Le modalità di pagamento del corrispettivo “a corpo” non trasformano, dunque, l’appalto in un contratto aleatorio. Come ricordato dall’Autorità di Vigilanza per i Lavori Pubblici nella deliberazione n. 51 del 21/2/2002 “…che il progetto (caratterizzato dai disegni esecutivi e dalle specifiche tecniche) costituisca un fondamentale elemento di riferimento nel contratto di appalto con corrispettivo “a corpo”, si riscontra anche dalla lettura dell’art. 1661 c.c., laddove è, appunto, prevista come causa di derogabilità alla immodificabilità del prezzo la variazione, tipologica e dimensionale, dell’opera. A conferma di ciò la centralità attribuita dal legislatore della Merloni alla fase della progettazione, che ha portato la stessa ad una definizione approfondita, graduale rispetto alle tre fasi previste, che comporta un livello revisionale che lascia pochissimi spazi a variazioni in fase esecutiva.

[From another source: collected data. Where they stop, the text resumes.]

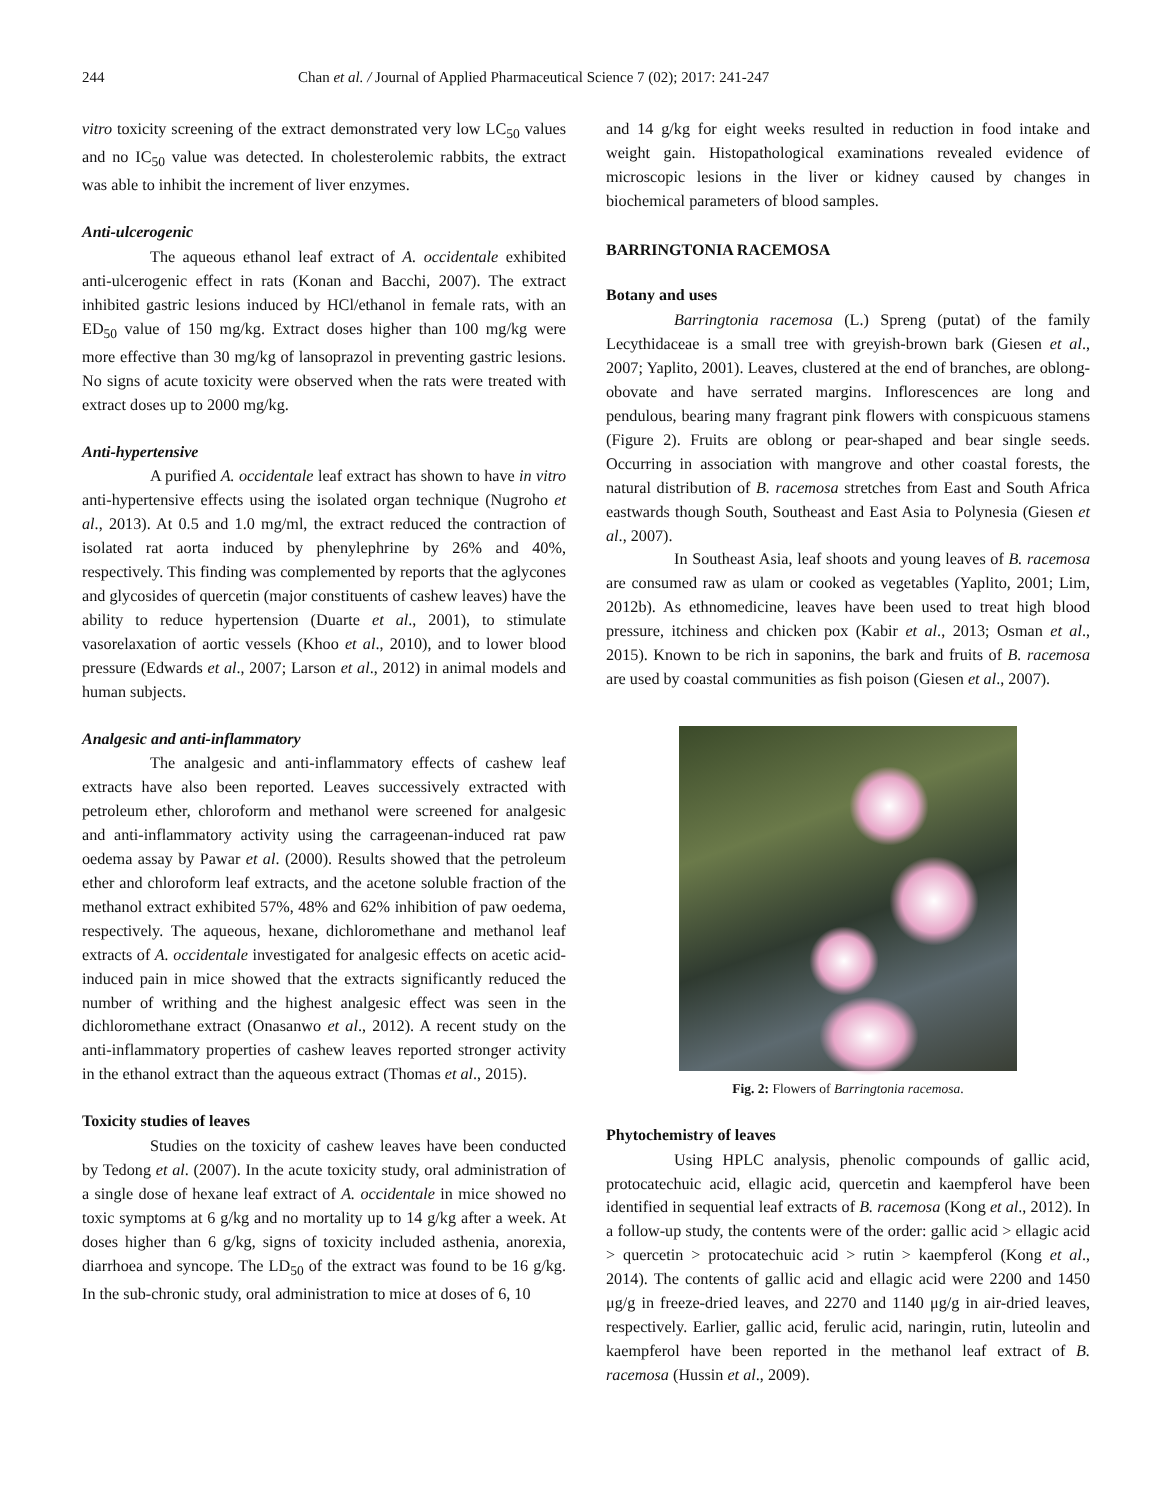244 Chan et al. / Journal of Applied Pharmaceutical Science 7 (02); 2017: 241-247
vitro toxicity screening of the extract demonstrated very low LC<sub>50</sub> values and no IC<sub>50</sub> value was detected. In cholesterolemic rabbits, the extract was able to inhibit the increment of liver enzymes.
Anti-ulcerogenic
The aqueous ethanol leaf extract of A. occidentale exhibited anti-ulcerogenic effect in rats (Konan and Bacchi, 2007). The extract inhibited gastric lesions induced by HCl/ethanol in female rats, with an ED<sub>50</sub> value of 150 mg/kg. Extract doses higher than 100 mg/kg were more effective than 30 mg/kg of lansoprazol in preventing gastric lesions. No signs of acute toxicity were observed when the rats were treated with extract doses up to 2000 mg/kg.
Anti-hypertensive
A purified A. occidentale leaf extract has shown to have in vitro anti-hypertensive effects using the isolated organ technique (Nugroho et al., 2013). At 0.5 and 1.0 mg/ml, the extract reduced the contraction of isolated rat aorta induced by phenylephrine by 26% and 40%, respectively. This finding was complemented by reports that the aglycones and glycosides of quercetin (major constituents of cashew leaves) have the ability to reduce hypertension (Duarte et al., 2001), to stimulate vasorelaxation of aortic vessels (Khoo et al., 2010), and to lower blood pressure (Edwards et al., 2007; Larson et al., 2012) in animal models and human subjects.
Analgesic and anti-inflammatory
The analgesic and anti-inflammatory effects of cashew leaf extracts have also been reported. Leaves successively extracted with petroleum ether, chloroform and methanol were screened for analgesic and anti-inflammatory activity using the carrageenan-induced rat paw oedema assay by Pawar et al. (2000). Results showed that the petroleum ether and chloroform leaf extracts, and the acetone soluble fraction of the methanol extract exhibited 57%, 48% and 62% inhibition of paw oedema, respectively. The aqueous, hexane, dichloromethane and methanol leaf extracts of A. occidentale investigated for analgesic effects on acetic acid-induced pain in mice showed that the extracts significantly reduced the number of writhing and the highest analgesic effect was seen in the dichloromethane extract (Onasanwo et al., 2012). A recent study on the anti-inflammatory properties of cashew leaves reported stronger activity in the ethanol extract than the aqueous extract (Thomas et al., 2015).
Toxicity studies of leaves
Studies on the toxicity of cashew leaves have been conducted by Tedong et al. (2007). In the acute toxicity study, oral administration of a single dose of hexane leaf extract of A. occidentale in mice showed no toxic symptoms at 6 g/kg and no mortality up to 14 g/kg after a week. At doses higher than 6 g/kg, signs of toxicity included asthenia, anorexia, diarrhoea and syncope. The LD<sub>50</sub> of the extract was found to be 16 g/kg. In the sub-chronic study, oral administration to mice at doses of 6, 10
and 14 g/kg for eight weeks resulted in reduction in food intake and weight gain. Histopathological examinations revealed evidence of microscopic lesions in the liver or kidney caused by changes in biochemical parameters of blood samples.
BARRINGTONIA RACEMOSA
Botany and uses
Barringtonia racemosa (L.) Spreng (putat) of the family Lecythidaceae is a small tree with greyish-brown bark (Giesen et al., 2007; Yaplito, 2001). Leaves, clustered at the end of branches, are oblong-obovate and have serrated margins. Inflorescences are long and pendulous, bearing many fragrant pink flowers with conspicuous stamens (Figure 2). Fruits are oblong or pear-shaped and bear single seeds. Occurring in association with mangrove and other coastal forests, the natural distribution of B. racemosa stretches from East and South Africa eastwards though South, Southeast and East Asia to Polynesia (Giesen et al., 2007).
In Southeast Asia, leaf shoots and young leaves of B. racemosa are consumed raw as ulam or cooked as vegetables (Yaplito, 2001; Lim, 2012b). As ethnomedicine, leaves have been used to treat high blood pressure, itchiness and chicken pox (Kabir et al., 2013; Osman et al., 2015). Known to be rich in saponins, the bark and fruits of B. racemosa are used by coastal communities as fish poison (Giesen et al., 2007).
Fig. 2: Flowers of Barringtonia racemosa.
Phytochemistry of leaves
Using HPLC analysis, phenolic compounds of gallic acid, protocatechuic acid, ellagic acid, quercetin and kaempferol have been identified in sequential leaf extracts of B. racemosa (Kong et al., 2012). In a follow-up study, the contents were of the order: gallic acid > ellagic acid > quercetin > protocatechuic acid > rutin > kaempferol (Kong et al., 2014). The contents of gallic acid and ellagic acid were 2200 and 1450 μg/g in freeze-dried leaves, and 2270 and 1140 μg/g in air-dried leaves, respectively. Earlier, gallic acid, ferulic acid, naringin, rutin, luteolin and kaempferol have been reported in the methanol leaf extract of B. racemosa (Hussin et al., 2009).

La predeterminazione del sinallagma contrattuale viene meno, pertanto, allorché vi sia una modifica dei disegni esecutivi (e quindi una modifica dell’oggetto del contratto) che comporti la necessità di maggiori (ovvero minori) quantità di opere o di lavorazioni rispetto a quelle stimate al momento della fissazione del prezzo e della conseguente formulazione dell’offerta da parte dell’appaltatore; oppure vi sia una variazione delle specifiche tecniche, previste nel progetto facente parte del contratto, che, allo stesso modo di cui sopra, variando l’oggetto del contratto, comportino maggiori o minori costi ed oneri per l’appaltatore. Verificandosi una simile evenienza, con la conseguenza di far esorbitare il rischio assunto con l’offerta “a corpo” fuori della normale ed accettabile alea, ci si trova di fronte alla necessità di rideterminare il prezzo “a corpo”, non assolvendo più quest’ultimo alla sua naturale funzione”. Il Collegio ritiene, quindi, che il rischio che l’appaltatore assume nell’appalto “a corpo” non può estendersi illimitatamente in violazione dei presupposti che sovrintendono all’equilibrio sinallagmatico del rapporto, soprattutto in presenza di gravi carenze del progetto esecutivo, come nel caso di specie.